The one-percent plan comes on the heels of another Levin bill that demands a study of how the influx of internet-based car service could affect city’s air quality and already congested streets. Levin claims the bill will get the study done without the expected additional 25,000 cars that would have been added to the city’s roster.
“If left unchecked, it would render the study obsolete by the time it comes out,” he said.
An Uber spokesman said the bill would be bad for the riders looking for easier ways to travel around the city.
“Unfortunately, this would reverse improvements made by Uber and others to our transportation system and most notably, stand between New Yorkers looking for work and their opportunity to make a better living,” said spokesman Matt Wing.

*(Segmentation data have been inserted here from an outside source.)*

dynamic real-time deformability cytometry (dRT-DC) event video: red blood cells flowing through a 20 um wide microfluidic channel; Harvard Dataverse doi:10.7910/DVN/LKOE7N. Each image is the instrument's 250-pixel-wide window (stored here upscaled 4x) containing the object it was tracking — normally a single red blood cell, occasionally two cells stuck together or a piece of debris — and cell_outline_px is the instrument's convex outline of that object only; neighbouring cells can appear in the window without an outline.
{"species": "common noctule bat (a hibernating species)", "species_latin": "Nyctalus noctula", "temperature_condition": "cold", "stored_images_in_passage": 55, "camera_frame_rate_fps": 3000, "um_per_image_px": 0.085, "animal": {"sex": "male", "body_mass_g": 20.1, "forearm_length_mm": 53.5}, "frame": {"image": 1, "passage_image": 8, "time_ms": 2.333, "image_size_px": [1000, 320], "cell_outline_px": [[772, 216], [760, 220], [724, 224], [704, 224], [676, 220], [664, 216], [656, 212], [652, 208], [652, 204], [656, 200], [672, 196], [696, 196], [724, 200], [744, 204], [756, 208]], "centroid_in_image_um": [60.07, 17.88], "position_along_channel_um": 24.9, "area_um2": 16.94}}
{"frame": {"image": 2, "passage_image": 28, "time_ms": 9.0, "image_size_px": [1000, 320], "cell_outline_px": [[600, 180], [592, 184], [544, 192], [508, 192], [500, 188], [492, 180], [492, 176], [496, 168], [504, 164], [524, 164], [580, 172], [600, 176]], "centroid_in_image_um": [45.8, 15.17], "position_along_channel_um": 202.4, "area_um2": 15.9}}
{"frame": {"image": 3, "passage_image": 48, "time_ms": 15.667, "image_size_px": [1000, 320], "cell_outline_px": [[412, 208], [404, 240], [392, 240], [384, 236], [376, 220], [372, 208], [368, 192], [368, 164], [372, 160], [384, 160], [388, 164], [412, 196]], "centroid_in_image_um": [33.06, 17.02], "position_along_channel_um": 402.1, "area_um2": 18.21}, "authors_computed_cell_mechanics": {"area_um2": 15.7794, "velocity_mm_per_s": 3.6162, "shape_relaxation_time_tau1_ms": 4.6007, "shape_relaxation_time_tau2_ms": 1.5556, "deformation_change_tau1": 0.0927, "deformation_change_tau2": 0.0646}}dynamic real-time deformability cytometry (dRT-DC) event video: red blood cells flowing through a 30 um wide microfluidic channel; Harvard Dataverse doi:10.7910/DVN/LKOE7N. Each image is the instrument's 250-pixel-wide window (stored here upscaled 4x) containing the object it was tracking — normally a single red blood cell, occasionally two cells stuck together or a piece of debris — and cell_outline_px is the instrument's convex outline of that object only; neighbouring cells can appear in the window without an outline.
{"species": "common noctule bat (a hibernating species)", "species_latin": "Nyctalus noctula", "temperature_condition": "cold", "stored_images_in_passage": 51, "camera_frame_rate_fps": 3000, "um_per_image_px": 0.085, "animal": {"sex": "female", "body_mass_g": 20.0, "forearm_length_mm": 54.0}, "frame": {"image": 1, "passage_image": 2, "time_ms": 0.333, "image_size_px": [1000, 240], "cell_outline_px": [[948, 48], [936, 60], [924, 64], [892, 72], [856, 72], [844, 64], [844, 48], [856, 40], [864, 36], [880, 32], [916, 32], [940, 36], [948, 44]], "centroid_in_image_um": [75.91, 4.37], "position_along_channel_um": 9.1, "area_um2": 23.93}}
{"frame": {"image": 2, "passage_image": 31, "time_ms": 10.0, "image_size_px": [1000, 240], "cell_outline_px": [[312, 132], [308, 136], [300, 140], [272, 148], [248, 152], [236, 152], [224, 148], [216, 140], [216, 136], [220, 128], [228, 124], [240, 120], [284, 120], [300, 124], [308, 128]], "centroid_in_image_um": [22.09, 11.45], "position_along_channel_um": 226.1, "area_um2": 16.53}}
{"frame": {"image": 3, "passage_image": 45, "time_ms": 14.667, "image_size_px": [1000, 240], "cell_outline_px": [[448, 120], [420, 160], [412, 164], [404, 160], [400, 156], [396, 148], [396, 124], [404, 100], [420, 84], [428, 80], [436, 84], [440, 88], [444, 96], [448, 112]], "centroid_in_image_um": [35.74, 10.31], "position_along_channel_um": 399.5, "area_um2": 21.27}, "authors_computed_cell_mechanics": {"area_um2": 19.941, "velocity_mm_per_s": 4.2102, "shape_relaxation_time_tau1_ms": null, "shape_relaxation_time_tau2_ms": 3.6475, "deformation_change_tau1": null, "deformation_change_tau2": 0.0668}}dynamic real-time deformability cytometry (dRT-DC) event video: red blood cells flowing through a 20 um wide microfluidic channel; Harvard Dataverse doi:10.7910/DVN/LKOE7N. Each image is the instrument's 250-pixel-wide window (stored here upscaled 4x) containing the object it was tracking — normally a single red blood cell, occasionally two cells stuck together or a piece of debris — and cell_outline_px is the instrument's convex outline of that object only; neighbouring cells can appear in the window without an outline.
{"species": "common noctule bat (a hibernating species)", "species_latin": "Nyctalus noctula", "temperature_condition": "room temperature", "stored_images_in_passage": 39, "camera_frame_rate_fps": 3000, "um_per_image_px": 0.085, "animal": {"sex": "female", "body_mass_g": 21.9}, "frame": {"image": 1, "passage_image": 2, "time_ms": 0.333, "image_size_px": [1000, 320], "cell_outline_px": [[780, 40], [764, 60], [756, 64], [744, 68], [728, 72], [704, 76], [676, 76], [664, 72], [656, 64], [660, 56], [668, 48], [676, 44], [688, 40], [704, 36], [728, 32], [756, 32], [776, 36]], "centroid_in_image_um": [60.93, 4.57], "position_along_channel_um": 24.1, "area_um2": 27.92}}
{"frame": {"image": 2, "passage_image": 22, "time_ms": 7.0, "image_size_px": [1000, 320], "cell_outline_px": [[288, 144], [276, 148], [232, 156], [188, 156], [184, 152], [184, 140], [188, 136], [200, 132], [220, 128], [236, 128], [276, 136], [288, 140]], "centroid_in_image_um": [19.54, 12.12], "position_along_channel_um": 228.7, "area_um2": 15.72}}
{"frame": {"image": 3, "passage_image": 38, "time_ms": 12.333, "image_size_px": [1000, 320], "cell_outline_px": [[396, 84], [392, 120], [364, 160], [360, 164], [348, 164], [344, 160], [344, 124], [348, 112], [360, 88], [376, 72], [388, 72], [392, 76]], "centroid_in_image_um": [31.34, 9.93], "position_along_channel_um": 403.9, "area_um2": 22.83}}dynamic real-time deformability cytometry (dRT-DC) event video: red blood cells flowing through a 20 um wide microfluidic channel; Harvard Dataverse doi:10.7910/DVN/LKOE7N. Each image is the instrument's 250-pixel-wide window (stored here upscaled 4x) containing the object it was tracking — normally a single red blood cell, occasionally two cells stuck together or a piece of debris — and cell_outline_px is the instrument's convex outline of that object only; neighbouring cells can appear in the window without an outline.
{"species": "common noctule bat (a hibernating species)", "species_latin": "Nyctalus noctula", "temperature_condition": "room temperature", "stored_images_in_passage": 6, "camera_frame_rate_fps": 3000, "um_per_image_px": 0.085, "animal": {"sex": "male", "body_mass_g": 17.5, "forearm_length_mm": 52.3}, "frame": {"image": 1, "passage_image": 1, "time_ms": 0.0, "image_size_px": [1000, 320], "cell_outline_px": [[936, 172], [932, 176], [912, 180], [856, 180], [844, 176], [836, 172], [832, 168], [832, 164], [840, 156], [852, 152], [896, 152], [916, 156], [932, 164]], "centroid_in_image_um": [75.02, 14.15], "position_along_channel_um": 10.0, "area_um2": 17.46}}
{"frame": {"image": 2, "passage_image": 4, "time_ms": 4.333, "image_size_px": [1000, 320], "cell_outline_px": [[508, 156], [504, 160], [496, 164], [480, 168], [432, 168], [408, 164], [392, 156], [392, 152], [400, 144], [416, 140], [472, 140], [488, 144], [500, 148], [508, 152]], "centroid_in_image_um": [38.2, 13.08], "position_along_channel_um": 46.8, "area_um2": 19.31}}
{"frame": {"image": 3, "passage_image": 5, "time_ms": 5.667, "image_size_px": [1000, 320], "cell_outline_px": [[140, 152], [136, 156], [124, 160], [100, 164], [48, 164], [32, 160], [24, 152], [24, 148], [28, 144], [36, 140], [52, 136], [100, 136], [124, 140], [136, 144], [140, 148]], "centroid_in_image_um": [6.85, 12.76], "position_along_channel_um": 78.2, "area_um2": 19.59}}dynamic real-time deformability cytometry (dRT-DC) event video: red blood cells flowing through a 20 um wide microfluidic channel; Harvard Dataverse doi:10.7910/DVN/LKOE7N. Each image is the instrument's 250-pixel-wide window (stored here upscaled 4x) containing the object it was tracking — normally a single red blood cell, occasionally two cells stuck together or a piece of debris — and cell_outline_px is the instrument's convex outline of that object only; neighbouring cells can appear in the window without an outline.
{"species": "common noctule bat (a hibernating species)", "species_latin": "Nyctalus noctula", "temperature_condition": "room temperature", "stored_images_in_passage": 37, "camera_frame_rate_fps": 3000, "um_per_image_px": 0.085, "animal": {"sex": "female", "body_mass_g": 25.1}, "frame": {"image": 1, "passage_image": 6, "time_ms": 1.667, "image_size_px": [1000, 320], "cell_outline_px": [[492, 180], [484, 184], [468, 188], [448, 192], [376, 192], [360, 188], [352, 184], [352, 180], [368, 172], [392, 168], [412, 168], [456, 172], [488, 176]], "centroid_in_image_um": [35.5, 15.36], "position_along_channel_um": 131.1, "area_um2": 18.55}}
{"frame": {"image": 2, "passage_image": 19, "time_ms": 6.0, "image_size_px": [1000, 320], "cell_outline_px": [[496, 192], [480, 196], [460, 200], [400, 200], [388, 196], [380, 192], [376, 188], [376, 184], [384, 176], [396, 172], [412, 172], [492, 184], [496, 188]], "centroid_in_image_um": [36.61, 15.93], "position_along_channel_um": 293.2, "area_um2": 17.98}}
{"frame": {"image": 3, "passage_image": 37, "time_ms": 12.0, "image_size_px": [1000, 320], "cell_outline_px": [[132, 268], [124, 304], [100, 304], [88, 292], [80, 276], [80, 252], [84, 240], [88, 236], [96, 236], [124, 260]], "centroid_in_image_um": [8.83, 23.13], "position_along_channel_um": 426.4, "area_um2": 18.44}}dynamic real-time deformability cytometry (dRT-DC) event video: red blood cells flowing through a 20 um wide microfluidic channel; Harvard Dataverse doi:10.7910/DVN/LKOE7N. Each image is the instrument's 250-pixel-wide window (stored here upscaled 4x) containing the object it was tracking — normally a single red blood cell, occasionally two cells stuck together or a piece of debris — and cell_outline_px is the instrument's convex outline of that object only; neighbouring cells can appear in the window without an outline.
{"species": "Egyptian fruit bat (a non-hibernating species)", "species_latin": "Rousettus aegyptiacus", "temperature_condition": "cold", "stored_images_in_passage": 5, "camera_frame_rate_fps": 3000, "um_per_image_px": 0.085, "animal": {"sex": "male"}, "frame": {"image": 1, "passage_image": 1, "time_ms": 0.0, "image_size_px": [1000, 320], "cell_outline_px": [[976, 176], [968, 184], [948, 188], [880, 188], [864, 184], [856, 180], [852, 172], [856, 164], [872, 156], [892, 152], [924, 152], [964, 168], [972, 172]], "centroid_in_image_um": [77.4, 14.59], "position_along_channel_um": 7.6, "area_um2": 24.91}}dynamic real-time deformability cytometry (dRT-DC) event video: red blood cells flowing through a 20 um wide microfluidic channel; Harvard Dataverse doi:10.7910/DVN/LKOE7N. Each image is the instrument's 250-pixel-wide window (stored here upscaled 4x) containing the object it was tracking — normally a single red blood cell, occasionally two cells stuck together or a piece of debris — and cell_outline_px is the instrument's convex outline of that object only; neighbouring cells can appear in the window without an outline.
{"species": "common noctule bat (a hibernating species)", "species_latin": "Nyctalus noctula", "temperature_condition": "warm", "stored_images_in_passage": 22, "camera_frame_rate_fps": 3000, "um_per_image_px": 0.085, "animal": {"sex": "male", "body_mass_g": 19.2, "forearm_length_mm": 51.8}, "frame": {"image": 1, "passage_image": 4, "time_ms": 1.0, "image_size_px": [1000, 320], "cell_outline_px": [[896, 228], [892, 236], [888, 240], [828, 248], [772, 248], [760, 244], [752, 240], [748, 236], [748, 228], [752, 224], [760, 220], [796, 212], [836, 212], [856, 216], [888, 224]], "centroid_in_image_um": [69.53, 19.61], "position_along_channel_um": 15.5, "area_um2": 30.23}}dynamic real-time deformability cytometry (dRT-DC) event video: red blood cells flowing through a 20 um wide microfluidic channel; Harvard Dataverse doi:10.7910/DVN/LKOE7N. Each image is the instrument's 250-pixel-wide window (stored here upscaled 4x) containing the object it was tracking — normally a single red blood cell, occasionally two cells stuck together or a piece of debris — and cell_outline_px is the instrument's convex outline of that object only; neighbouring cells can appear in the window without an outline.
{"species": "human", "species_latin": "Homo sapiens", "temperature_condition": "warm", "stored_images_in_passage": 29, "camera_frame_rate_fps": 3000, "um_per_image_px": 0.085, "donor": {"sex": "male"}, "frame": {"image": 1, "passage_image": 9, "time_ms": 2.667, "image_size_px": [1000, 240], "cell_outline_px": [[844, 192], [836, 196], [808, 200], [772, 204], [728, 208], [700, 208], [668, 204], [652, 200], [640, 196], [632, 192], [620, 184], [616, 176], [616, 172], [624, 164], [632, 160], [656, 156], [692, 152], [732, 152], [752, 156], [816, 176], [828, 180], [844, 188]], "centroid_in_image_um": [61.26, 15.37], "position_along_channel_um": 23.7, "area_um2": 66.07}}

Levin said he was only interested in making sure his constituents got the real scoop on the bill.
“This keeps the status quo intact,” he said. “There will not be less Uber cars on the road. If anything, this will be a more efficient use of the system.”
The letter angered some customers in Levin’s district who deemed the e-mail rude and vowed to never use the service again.
“For Uber to throw its marketing muscle around like this seems remarkably uninformed and insensitive,” said Michael Finelli-Brown, a Greenpoint resident who said he used the service 50 or 60 times before he got the e-mail on Wednesday afternoon. “It shows an arrogance and I do not want to give my money to companies that are insensitive to the needs of the community.”